The Governor and State Legislature have appropriated the funds to a variety of state agencies, and the California Air Resources Board will likely have over $200 million to disperse through its Air Quality Improvement Program (AQIP).
Over half of the AQIP funds are used to provide rebates to purchasers of plug-in and battery electric vehicles. The rebates have drawn criticism from environmental justice advocates who believe the main beneficiaries are wealthy people who would purchase Teslas with or without the incentive.
To address this, the Governor signed the Charge Ahead California Initiative (SB 1275), authored by Senate President pro Tem Kevin de León (D-Los Angeles), into law. It directs the Air Board to increase access for disadvantaged, low-income, and moderate-income communities and consumers to zero-emission and near-zero-emission vehicles.

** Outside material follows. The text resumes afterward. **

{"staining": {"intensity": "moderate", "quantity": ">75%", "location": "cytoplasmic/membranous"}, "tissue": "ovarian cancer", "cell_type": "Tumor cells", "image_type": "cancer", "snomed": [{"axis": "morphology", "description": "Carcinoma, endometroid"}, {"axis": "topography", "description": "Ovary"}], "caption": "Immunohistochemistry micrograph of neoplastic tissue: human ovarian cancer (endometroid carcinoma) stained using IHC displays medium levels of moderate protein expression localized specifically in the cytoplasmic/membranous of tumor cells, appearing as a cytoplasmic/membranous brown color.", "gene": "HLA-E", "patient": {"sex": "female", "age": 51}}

In early 2015, the Air Resources Board will be hosting workshops and developing a plan to comply with the new law. Among the options they will be considering are limiting consumer eligibility for the electric vehicle rebates based on income, and expanding the trade-in program for older higher-polluting vehicles by offering vouchers for car sharing and bus and transit passes (referred to as the “mobility option” in the law).
In considering how to reach lower-income communities, the Air Board may want to look at combining the marketing of the vehicle incentives with the ongoing marketing for the other energy rebates funded with cap and trade dollars such as the California Climate Credit. A new combined campaign could build greater popular awareness of how the cap and trade system can benefit consumers.